* Work item *
Repeat the stretch of entries below from the line with "Washington, DC, 20590" through the line with "Project Website (if". Include both ends and add nothing.

Exercise inputs section start

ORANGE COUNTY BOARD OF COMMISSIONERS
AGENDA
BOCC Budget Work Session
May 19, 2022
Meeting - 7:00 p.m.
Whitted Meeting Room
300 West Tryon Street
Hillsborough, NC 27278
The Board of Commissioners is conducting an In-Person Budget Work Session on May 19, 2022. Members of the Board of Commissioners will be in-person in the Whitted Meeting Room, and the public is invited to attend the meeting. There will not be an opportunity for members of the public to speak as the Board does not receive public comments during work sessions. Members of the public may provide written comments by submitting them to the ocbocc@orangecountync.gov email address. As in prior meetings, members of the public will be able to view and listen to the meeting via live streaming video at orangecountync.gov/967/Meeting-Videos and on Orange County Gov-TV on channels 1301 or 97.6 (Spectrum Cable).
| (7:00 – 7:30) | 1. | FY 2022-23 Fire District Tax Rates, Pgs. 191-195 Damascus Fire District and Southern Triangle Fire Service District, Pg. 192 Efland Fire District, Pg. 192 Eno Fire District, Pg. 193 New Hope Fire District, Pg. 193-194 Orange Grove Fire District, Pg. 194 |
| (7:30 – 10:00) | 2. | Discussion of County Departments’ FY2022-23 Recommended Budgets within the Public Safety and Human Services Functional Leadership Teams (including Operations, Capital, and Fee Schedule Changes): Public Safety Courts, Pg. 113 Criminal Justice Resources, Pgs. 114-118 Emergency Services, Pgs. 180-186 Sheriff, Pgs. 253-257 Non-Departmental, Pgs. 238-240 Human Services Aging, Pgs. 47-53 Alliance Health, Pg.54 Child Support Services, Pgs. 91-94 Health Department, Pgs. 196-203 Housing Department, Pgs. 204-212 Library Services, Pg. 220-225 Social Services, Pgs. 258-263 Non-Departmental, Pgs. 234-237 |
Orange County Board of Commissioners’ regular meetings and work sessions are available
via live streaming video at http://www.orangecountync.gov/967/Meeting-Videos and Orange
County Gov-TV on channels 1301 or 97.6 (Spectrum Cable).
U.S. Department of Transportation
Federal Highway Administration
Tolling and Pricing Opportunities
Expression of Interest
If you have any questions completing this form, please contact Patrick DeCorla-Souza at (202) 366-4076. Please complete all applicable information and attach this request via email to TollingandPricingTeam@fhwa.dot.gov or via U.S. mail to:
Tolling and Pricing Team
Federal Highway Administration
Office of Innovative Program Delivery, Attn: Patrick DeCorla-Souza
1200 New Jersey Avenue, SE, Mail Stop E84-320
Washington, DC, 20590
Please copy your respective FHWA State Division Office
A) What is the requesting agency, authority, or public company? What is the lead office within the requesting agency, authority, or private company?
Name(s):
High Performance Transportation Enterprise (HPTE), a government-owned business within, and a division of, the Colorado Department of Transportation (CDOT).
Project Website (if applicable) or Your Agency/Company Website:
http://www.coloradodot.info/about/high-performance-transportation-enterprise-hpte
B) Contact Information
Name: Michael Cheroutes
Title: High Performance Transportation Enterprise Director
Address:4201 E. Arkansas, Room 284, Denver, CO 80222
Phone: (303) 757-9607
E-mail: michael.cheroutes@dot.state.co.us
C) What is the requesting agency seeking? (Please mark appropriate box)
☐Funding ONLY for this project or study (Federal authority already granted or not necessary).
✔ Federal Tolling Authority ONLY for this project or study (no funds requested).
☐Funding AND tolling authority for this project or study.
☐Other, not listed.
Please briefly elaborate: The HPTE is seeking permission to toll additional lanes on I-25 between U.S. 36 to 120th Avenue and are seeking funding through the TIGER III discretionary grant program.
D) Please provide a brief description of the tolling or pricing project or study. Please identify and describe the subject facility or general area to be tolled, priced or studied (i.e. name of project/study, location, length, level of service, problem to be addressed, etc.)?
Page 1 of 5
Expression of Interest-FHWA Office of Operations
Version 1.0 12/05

Exercise inputs section end
Exercise inputs section start

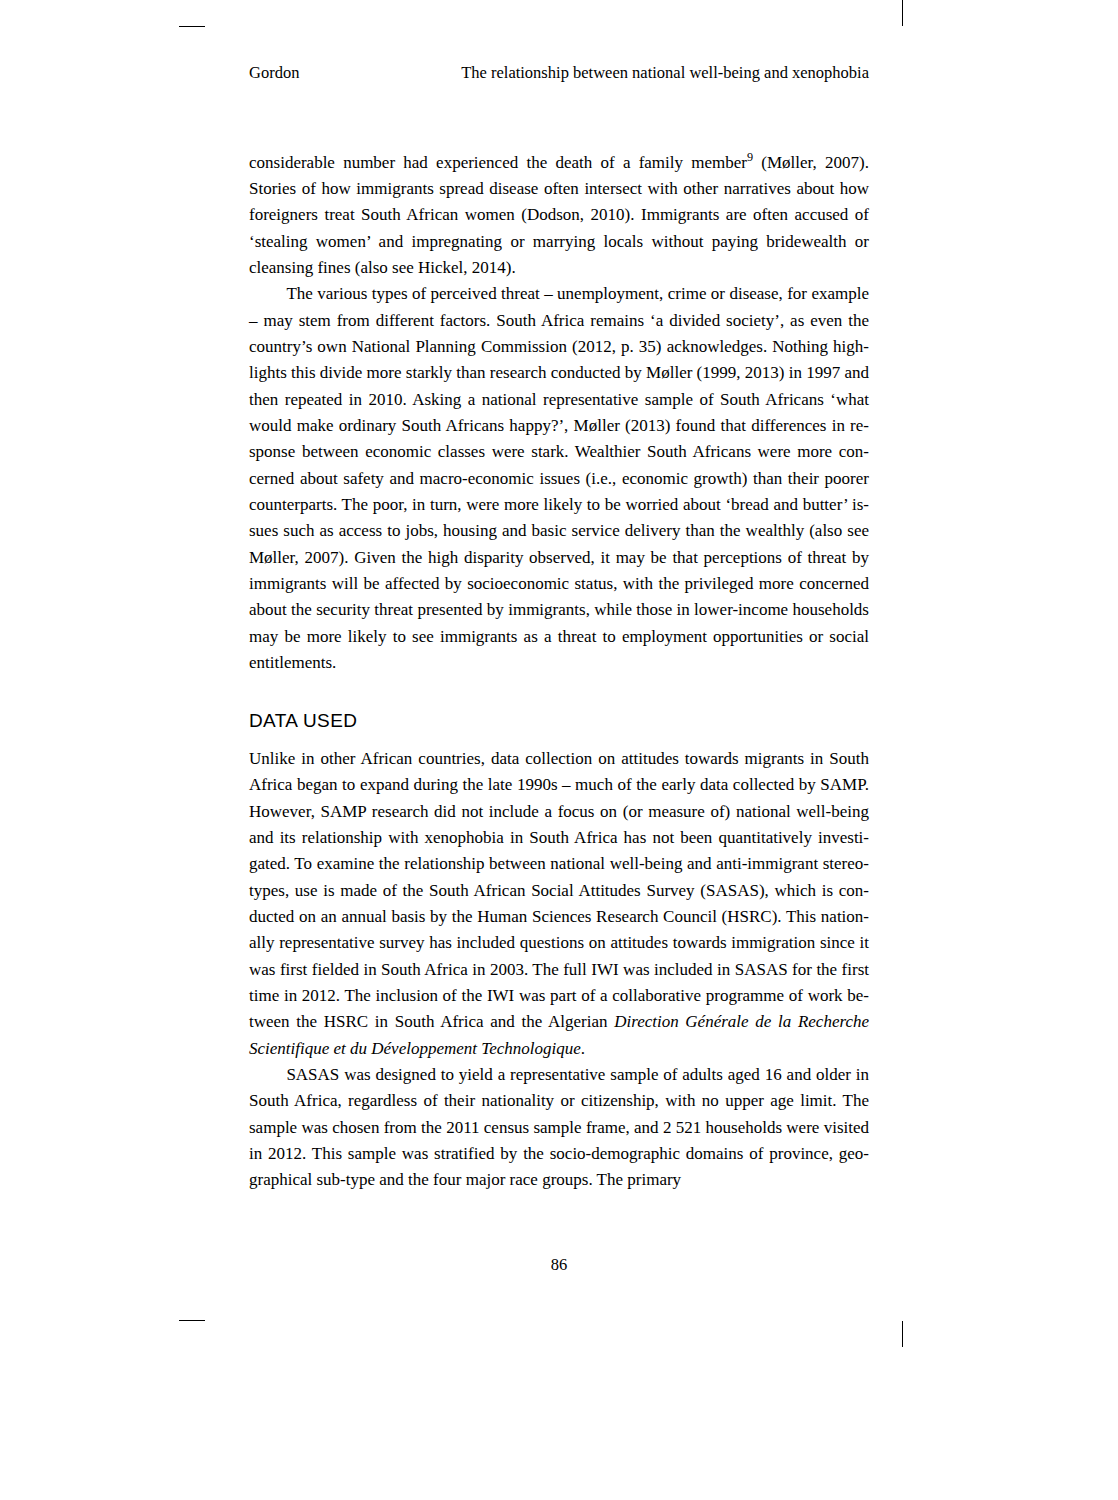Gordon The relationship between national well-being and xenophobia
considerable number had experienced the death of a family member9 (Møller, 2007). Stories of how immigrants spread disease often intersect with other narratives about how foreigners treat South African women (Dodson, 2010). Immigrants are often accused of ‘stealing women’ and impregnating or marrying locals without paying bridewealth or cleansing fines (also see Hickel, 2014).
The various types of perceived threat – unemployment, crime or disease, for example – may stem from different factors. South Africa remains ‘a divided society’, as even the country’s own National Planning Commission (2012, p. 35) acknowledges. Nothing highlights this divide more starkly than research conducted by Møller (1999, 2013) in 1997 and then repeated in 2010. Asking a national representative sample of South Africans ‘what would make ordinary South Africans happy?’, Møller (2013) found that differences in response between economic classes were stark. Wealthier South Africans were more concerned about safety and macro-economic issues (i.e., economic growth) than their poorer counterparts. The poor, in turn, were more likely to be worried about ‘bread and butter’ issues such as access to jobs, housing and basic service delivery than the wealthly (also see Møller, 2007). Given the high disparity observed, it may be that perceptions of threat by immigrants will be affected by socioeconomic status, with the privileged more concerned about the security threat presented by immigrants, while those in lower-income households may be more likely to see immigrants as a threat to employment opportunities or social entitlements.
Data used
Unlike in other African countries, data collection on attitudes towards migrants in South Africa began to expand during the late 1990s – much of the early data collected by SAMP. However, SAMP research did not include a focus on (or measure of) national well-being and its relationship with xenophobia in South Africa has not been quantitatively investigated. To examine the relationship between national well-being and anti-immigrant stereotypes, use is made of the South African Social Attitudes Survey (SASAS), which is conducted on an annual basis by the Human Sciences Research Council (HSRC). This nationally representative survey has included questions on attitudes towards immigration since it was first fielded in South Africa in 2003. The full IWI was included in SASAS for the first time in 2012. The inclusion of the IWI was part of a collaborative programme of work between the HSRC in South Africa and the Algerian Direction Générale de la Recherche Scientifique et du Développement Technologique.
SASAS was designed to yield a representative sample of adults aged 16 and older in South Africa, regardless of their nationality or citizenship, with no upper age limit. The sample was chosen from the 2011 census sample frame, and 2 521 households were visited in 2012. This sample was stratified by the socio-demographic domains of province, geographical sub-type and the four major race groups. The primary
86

Exercise inputs section end

* Written solution *
Washington, DC, 20590
Please copy your respective FHWA State Division Office
A) What is the requesting agency, authority, or public company? What is the lead office within the requesting agency, authority, or private company?
Name(s):
High Performance Transportation Enterprise (HPTE), a government-owned business within, and a division of, the Colorado Department of Transportation (CDOT).
Project Website (if applicable) or Your Agency/Company Website:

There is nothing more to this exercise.